Hay acción. Mucha. Descrita con esa plasticidad con la que Homero -o quien fuera- sobresale entre todos. ¡Esas comparaciones! ¡Esas descripciones de las batallas (la manera en que las armas hieren los cuerpos atravesando las armaduras y los huesos, desgarrando la carne; el retumbar de las armas; los vaivenes de victorias y derrotas; las idas y venidas)! ¡Los combates singulares cuerpo a cuerpo! ¡Las bravatas! ¡Las acciones y reacciones de los guerreros que tan pronto se envalentonan como se acobardan! ¡Qué gran director de cine se ha perdido! (si John Ford era tuerto, ¿por qué no un ciego?).
Hay excelentes personajes fieles a quienes son. El astuto Ulises, siempre entre los mejores aunque le falte algo de planta. El voluble y algo vanidoso Paris, que aparece en el campo de batalla ataviado con una piel de leopardo (deliciosa la bronca de hermano mayor que le dedica Héctor reprochándole no el ser cobarde, sino un bandarra). Agamenón, insuperable representante del poder, preocupado siempre por mantenerlo, pero también por su hermano menor, el traicionado Menelao. Héctor, siempre humano (hay quien diría que casi "se come" la película), quien, como Ulises, hubiera preferido no luchar, pero se siente obligado a ello porque "ha aprendido a ser valiente". Y, como no, Aquiles, el joven héroe hijo de una diosa que comienza comportándose poco más que como un adolescente enfurruñado porque le ningunean y, después, a través de la amistad y la muerte, acepta y aprende a morir como un hombre.
Hay, pues, amistad, hay amor (entre amigos, entre marido y mujer, entre padres e hijos). Hay, por supuesto, venganza. Hay compasión hacia los hombres que, aun si son héroes y, por tanto, más altos, más fuertes y más valientes, también están condenados a morir cuando llegue su día, a diferencia de los dioses inmortales. Hay duelo -por los compañeros, por los esposos, por los amigos, por los hijos- y hay reconciliación -la maravillosa escena final entre Príamo, padre de Héctor, y Aquiles-. Hay frases inolvidables. Hay sabiduría literaria para decidir cuándo empezar y cuándo concluir un relato -no hace falta que veamos morir a Aquiles, sabemos, como él lo sabe, que morirá en Troya-. ¿Qué mas se puede pedir?

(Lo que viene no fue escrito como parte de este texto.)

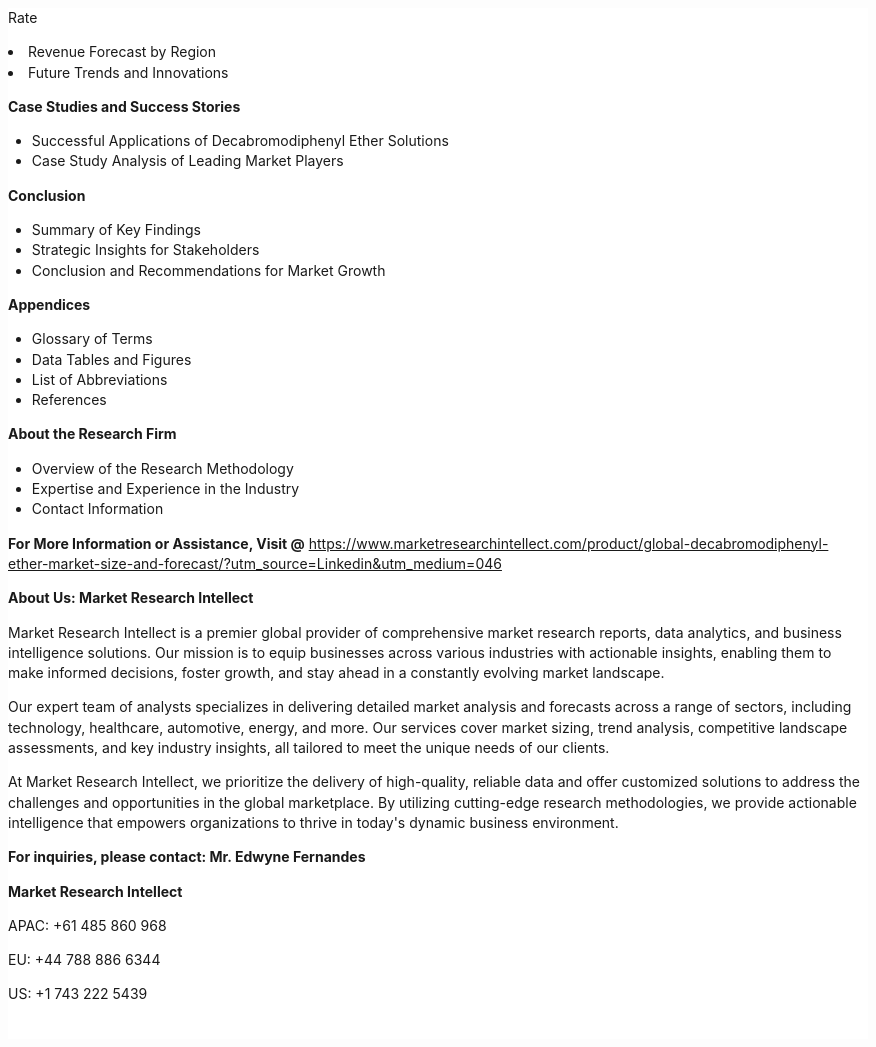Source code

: Rate</li><li>Revenue Forecast by Region</li><li>Future Trends and Innovations</li></ul><p><strong>Case Studies and Success Stories</strong></p><ul><li>Successful Applications of Decabromodiphenyl Ether Solutions</li><li>Case Study Analysis of Leading Market Players</li></ul><p><strong>Conclusion</strong></p><ul><li>Summary of Key Findings</li><li>Strategic Insights for Stakeholders</li><li>Conclusion and Recommendations for Market Growth</li></ul><p><strong>Appendices</strong></p><ul><li>Glossary of Terms</li><li>Data Tables and Figures</li><li>List of Abbreviations</li><li>References</li></ul><p><strong>About the Research Firm</strong></p><ul><li>Overview of the Research Methodology</li><li>Expertise and Experience in the Industry</li><li>Contact Information</li></ul></div><div class="article-main__content" data-test-id="publishing-text-block"><p><span class="font-[700]"><strong>For More Information or Assistance, Visit @</strong>&nbsp;<a href="https://www.marketresearchintellect.com/product/global-decabromodiphenyl-ether-market-size-and-forecast/?utm_source=Linkedin&utm_medium=046">https://www.marketresearchintellect.com/product/global-decabromodiphenyl-ether-market-size-and-forecast/?utm_source=Linkedin&utm_medium=046</a></span></p><p><strong>About Us: Market Research Intellect</strong></p><p>Market Research Intellect is a premier global provider of comprehensive market research reports, data analytics, and business intelligence solutions. Our mission is to equip businesses across various industries with actionable insights, enabling them to make informed decisions, foster growth, and stay ahead in a constantly evolving market landscape.</p><p>Our expert team of analysts specializes in delivering detailed market analysis and forecasts across a range of sectors, including technology, healthcare, automotive, energy, and more. Our services cover market sizing, trend analysis, competitive landscape assessments, and key industry insights, all tailored to meet the unique needs of our clients.</p><p>At Market Research Intellect, we prioritize the delivery of high-quality, reliable data and offer customized solutions to address the challenges and opportunities in the global marketplace. By utilizing cutting-edge research methodologies, we provide actionable intelligence that empowers organizations to thrive in today's dynamic business environment.</p><p><strong>For inquiries, please contact: Mr. Edwyne Fernandes</strong></p><p><strong>Market Research Intellect</strong></p><p>APAC: +61 485 860 968</p><p>EU: +44 788 886 6344</p><p>US: +1 743 222 5439</p></div><div class="article-main__content" data-test-id="publishing-text-block">&nbsp;</div>

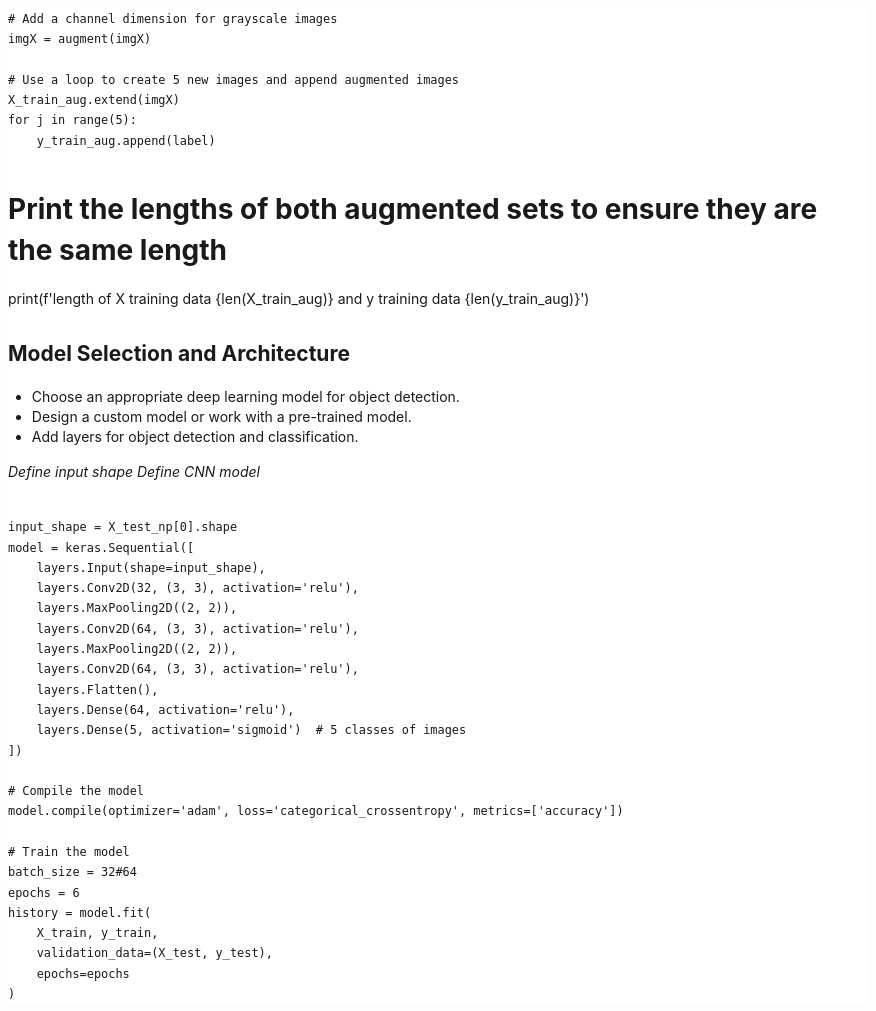     # Add a channel dimension for grayscale images
    imgX = augment(imgX)
    
    # Use a loop to create 5 new images and append augmented images 
    X_train_aug.extend(imgX) 
    for j in range(5):
        y_train_aug.append(label)

# Print the lengths of both augmented sets to ensure they are the same length
print(f'length of X training data {len(X_train_aug)} and y training data {len(y_train_aug)}')
</code></pre>

## Model Selection and Architecture
* Choose an appropriate deep  learning model for object detection. 
* Design a custom model or work  with a pre-trained model.
* Add layers for object  detection and classification.

*Define input shape*
*Define CNN model*
<pre><code>
input_shape = X_test_np[0].shape
model = keras.Sequential([
    layers.Input(shape=input_shape),
    layers.Conv2D(32, (3, 3), activation='relu'),
    layers.MaxPooling2D((2, 2)),
    layers.Conv2D(64, (3, 3), activation='relu'),
    layers.MaxPooling2D((2, 2)),
    layers.Conv2D(64, (3, 3), activation='relu'),
    layers.Flatten(),
    layers.Dense(64, activation='relu'),
    layers.Dense(5, activation='sigmoid')  # 5 classes of images
])

# Compile the model
model.compile(optimizer='adam', loss='categorical_crossentropy', metrics=['accuracy'])

# Train the model
batch_size = 32#64
epochs = 6
history = model.fit(
    X_train, y_train,
    validation_data=(X_test, y_test),
    epochs=epochs
)
</code></pre>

Para quien todavía esté en dudas, propongo abrir el libro, no por una página al azar, sino por un lugar bien preciso. Canto VI, despedida entre Héctor y Andrómaca, su mujer. Ambos saben que Héctor va a morir y que Troya será arrasada. Andrómaca será esclavizada y el pequeño hijo de ambos -Astaniacte, al que su padre prefiere (?) llamar Escamandrio-, todavía un bebé, también encontrará acaso la muerte. Se trata de una de las escenas más hermosas de toda la historia de la literatura: el pequeño se asusta del tremolante penacho del casco de su padre; Héctor, tras quitarse el casco y dejarlo a un lado, toma al niño en sus brazos y lo mece soñando para su hijo un futuro que, casi con seguridad, no tendrá; Andrómaca ríe entre lágrimas; Héctor acaricia su rostro. Después de dejar a su mujer, Héctor se reúne con Paris -que ha desaparecido del campo de batalla para aparecer en la cama de Helena- y le dedica su fraternal rapapolvo. ¡Para que luego algún experto erudito venga con que la Ilíada es la obra de un torpe compilador!